- **JOB ITEM**
Find each line in the material below that contains the word "sistema", and copy those lines out in full. Letter case counts.
*** STUDY MATERIAL ***
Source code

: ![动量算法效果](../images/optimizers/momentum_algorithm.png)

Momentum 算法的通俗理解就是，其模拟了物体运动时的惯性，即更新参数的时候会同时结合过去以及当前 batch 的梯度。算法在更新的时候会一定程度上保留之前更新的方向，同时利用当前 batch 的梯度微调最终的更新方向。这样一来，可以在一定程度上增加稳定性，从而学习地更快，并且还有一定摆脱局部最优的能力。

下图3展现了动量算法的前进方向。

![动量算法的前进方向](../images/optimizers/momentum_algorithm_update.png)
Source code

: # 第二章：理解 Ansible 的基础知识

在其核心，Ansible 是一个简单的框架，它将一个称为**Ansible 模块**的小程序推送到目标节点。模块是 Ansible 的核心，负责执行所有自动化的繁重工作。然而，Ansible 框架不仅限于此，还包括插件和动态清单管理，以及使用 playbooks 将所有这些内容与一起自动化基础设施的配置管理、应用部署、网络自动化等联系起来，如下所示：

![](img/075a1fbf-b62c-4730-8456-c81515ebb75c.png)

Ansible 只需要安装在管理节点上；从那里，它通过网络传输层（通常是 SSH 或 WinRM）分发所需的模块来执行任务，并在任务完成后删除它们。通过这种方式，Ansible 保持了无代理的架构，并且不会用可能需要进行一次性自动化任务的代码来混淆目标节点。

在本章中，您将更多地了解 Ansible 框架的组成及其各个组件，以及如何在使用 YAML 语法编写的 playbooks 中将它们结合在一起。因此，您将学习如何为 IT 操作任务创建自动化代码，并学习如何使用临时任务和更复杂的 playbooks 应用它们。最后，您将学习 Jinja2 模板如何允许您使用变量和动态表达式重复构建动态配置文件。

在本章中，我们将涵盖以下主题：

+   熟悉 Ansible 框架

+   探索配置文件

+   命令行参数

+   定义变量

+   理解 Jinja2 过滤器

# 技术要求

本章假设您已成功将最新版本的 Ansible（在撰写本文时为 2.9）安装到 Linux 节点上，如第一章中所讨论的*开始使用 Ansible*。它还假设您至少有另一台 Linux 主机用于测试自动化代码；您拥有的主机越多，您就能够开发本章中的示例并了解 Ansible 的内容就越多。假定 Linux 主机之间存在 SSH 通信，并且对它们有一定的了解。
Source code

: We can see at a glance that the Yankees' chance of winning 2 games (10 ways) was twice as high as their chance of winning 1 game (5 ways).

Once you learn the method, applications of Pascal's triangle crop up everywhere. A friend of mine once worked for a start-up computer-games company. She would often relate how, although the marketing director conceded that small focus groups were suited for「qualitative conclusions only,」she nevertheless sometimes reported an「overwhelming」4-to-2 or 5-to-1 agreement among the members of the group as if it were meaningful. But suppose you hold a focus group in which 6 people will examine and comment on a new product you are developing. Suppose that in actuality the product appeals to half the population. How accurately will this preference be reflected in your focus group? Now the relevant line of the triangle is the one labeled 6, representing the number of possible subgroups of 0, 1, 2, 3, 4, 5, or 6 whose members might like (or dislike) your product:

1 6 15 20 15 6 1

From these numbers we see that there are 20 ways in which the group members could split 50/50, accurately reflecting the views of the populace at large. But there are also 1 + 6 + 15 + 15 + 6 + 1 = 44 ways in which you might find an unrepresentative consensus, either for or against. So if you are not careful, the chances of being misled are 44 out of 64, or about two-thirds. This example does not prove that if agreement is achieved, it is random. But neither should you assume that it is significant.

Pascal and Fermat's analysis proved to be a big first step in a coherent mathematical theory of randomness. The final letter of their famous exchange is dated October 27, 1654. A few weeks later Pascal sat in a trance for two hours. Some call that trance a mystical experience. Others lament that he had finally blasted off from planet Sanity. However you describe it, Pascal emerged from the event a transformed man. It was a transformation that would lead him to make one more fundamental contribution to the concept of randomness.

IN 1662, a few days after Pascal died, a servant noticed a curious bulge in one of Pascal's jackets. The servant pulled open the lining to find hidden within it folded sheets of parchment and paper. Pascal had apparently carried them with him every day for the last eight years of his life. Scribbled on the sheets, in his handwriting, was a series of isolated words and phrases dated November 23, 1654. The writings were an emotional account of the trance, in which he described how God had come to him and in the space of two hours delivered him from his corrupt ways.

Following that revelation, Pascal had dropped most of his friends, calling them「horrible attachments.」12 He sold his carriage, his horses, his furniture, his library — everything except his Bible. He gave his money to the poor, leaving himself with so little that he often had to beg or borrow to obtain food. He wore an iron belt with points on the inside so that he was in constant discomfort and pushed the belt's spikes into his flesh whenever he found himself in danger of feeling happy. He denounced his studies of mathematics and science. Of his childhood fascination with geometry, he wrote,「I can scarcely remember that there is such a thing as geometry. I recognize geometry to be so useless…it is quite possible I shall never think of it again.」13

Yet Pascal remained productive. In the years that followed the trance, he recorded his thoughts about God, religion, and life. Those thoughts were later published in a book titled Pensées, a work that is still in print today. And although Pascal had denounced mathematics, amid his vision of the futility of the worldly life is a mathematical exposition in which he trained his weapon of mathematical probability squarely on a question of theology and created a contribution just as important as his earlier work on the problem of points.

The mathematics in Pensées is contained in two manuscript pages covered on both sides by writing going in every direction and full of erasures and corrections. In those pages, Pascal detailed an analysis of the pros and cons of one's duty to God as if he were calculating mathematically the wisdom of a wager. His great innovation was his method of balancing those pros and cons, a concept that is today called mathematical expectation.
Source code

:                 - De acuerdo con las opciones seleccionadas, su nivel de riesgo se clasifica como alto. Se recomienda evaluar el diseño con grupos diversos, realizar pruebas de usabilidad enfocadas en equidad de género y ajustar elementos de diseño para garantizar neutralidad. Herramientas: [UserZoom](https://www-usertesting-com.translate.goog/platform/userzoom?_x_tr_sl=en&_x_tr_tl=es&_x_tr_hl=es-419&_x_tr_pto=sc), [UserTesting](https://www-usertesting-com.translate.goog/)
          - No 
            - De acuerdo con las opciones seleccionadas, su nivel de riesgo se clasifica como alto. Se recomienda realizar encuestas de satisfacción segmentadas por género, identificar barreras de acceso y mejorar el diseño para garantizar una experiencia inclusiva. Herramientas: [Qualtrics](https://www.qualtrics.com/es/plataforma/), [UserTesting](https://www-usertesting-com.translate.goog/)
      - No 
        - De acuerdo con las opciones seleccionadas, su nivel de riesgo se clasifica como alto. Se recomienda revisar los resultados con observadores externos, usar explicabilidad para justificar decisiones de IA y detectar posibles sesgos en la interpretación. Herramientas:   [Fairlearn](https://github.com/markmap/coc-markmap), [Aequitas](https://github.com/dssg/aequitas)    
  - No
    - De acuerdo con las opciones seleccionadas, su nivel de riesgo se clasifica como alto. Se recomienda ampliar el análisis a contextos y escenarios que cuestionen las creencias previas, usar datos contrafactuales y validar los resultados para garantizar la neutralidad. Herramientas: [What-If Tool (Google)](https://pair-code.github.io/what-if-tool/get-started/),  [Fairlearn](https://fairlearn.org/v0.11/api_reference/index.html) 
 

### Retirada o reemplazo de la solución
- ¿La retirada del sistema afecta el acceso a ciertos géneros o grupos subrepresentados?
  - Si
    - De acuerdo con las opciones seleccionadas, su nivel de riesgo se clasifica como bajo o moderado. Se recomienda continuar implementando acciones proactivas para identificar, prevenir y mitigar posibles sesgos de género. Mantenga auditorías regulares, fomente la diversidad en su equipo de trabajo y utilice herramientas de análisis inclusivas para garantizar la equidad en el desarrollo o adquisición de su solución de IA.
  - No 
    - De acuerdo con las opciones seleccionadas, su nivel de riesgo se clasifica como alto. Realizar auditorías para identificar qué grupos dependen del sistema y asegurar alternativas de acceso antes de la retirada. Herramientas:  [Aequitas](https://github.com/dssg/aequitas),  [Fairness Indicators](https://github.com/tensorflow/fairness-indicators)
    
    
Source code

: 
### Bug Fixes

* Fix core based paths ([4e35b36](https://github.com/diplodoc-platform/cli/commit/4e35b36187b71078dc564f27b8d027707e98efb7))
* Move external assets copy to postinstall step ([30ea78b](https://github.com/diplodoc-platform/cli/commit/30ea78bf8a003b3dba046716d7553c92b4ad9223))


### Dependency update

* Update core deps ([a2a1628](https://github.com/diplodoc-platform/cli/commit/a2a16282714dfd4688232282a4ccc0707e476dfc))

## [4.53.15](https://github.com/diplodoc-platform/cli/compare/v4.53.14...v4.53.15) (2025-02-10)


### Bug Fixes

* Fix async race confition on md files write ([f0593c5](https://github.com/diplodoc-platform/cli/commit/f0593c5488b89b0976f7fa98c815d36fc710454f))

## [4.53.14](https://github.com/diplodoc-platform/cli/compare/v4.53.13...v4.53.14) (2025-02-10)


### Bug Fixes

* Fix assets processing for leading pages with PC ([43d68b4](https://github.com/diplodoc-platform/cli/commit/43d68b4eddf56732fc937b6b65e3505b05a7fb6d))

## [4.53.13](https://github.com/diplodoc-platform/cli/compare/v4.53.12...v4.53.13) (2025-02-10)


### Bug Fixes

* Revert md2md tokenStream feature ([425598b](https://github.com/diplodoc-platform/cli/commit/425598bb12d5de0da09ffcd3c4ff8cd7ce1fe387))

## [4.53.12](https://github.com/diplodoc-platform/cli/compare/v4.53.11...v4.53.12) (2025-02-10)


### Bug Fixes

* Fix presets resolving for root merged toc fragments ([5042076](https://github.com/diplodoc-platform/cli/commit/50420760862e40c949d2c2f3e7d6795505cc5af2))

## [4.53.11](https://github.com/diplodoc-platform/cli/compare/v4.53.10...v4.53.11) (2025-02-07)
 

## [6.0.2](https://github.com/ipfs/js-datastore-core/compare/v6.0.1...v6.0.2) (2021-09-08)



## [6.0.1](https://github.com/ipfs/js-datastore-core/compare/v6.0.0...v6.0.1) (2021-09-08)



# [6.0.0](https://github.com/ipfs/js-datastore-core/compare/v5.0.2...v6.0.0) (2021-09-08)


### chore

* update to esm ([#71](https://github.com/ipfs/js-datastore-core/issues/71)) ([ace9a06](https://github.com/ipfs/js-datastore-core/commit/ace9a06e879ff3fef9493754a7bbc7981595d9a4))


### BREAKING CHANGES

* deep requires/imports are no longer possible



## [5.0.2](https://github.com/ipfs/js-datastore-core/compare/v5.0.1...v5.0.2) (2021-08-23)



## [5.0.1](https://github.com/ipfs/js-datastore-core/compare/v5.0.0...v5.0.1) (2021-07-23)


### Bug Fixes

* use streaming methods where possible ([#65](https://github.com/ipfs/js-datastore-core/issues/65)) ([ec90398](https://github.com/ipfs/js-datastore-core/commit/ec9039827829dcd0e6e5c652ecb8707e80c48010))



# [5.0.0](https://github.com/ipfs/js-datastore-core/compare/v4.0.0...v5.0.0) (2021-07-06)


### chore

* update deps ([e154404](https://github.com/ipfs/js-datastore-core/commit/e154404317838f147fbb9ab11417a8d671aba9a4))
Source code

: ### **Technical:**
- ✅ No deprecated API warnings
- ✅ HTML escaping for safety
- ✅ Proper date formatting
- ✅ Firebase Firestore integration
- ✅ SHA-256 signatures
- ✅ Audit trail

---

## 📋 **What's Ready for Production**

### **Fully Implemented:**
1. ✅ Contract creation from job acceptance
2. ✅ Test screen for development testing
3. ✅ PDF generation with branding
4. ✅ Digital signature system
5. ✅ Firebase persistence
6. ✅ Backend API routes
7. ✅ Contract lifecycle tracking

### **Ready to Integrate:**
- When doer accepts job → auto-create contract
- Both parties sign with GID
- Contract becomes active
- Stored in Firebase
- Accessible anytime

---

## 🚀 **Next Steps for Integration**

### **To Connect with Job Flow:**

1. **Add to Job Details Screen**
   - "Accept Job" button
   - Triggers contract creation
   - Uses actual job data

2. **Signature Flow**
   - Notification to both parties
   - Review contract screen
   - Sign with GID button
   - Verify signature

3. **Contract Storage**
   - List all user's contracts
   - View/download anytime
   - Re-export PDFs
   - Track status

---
*** End of STUDY MATERIAL ***
- **RESPONSE**
- ¿La retirada del sistema afecta el acceso a ciertos géneros o grupos subrepresentados?
    - De acuerdo con las opciones seleccionadas, su nivel de riesgo se clasifica como alto. Realizar auditorías para identificar qué grupos dependen del sistema y asegurar alternativas de acceso antes de la retirada. Herramientas:  [Aequitas](https://github.com/dssg/aequitas),  [Fairness Indicators](https://github.com/tensorflow/fairness-indicators)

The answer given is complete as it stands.